Bir alıntıyla başladım yazıma.İçsel olarak bir sürü nedenden dolayı kitap ve yazar adı belirtmiyorum. Kişisel öyküsüne az çok dolaylı yoldan biraz tanıklık ettiğim bir kişi. Dün yaşadıklarımda anımsadım kendisini. Oralarda bir yerde zaten hep beni beklediğini hissettim.

Sokak çocuklarıyla her karşılaştığımda; yolda, çöp toplarken, dilenirken, çalarken, itilip kakılırken, kovulurken…En önemlisi de onlara “ hayır” dediğim her seferde.Öyle anlarda bir yanım cız ederken, bir yanım da kendi ilkeme sahip çıktığım için avunur.

Tıpkı alıntı yaptığım kişinin babasının ona söylediği gibi. Köprüaltı çocuklarını göstererek, onlarla birlikte yaşamak istediğini söylediğinde(tam olarak bu olmayabilir, aktarmalarda zihnim beni yanıltıyor bazen)babası demişki:

-O kolay yol.

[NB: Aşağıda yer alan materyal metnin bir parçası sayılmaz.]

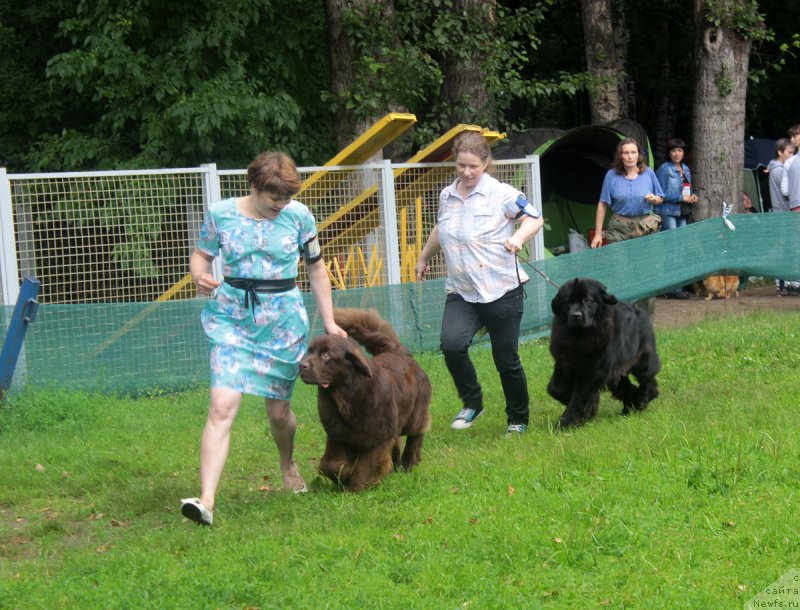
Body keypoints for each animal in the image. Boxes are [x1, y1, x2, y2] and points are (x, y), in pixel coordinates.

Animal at [296, 308, 432, 490]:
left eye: (325, 355)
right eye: (310, 352)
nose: (301, 365)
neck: (345, 395)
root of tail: (400, 353)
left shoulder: (377, 437)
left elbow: (365, 466)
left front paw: (355, 486)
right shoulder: (338, 435)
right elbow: (330, 465)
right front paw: (344, 475)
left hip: (414, 415)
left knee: (416, 433)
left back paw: (408, 462)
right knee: (396, 441)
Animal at [548, 276, 660, 428]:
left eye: (586, 300)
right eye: (568, 301)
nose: (576, 315)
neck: (580, 336)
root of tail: (639, 310)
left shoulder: (593, 371)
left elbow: (579, 398)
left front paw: (566, 423)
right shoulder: (563, 363)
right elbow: (554, 389)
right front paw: (571, 401)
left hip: (641, 360)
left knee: (648, 379)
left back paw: (643, 399)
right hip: (616, 370)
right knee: (624, 386)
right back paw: (630, 407)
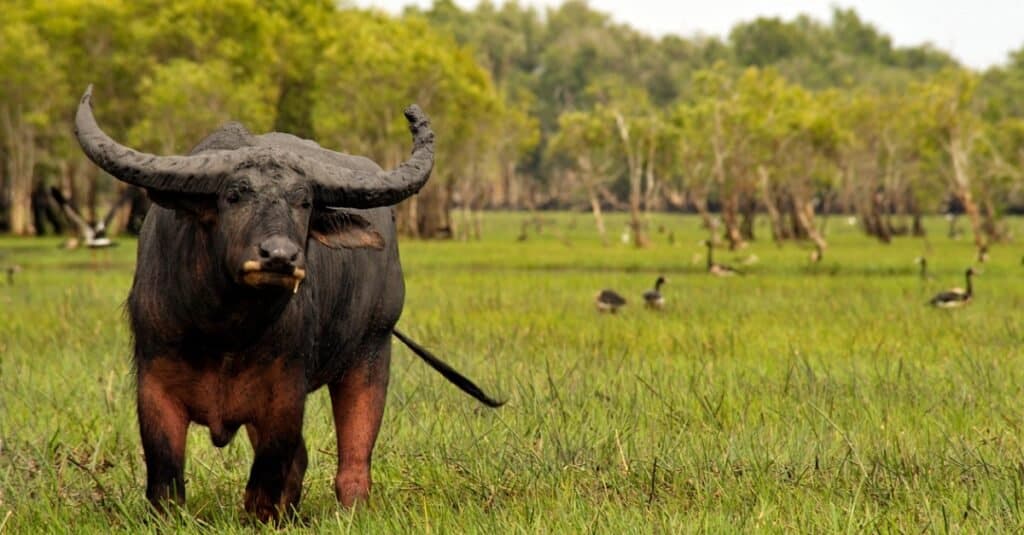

Zor olanı ise, önce senin kendi ayakların üzerinde durup ondan sonra onlara yardım edebileceğinin bilincinde olmak.

O, bunu başardı. Hem de müzikle. Ne mutlu!Şu an çok delice gelse de, ben de bunu hem çocuklar hem de köpekler için yapabilmek istiyorum.Nasıl mı? Bilmiyorum.

Aynı yerden bir alıntıyla şimdilik ara verelim içsel söyleşiye:

“Tanrı’sının cehennemi olanın, ateş elinden düşmez. Elindeki ateşe bakıp yaşam hakkında bir hükme mi varıyorsun?Yaşam, sen hangi ruh halindeysen o duruma uygun maskeyle çıkar karşına.”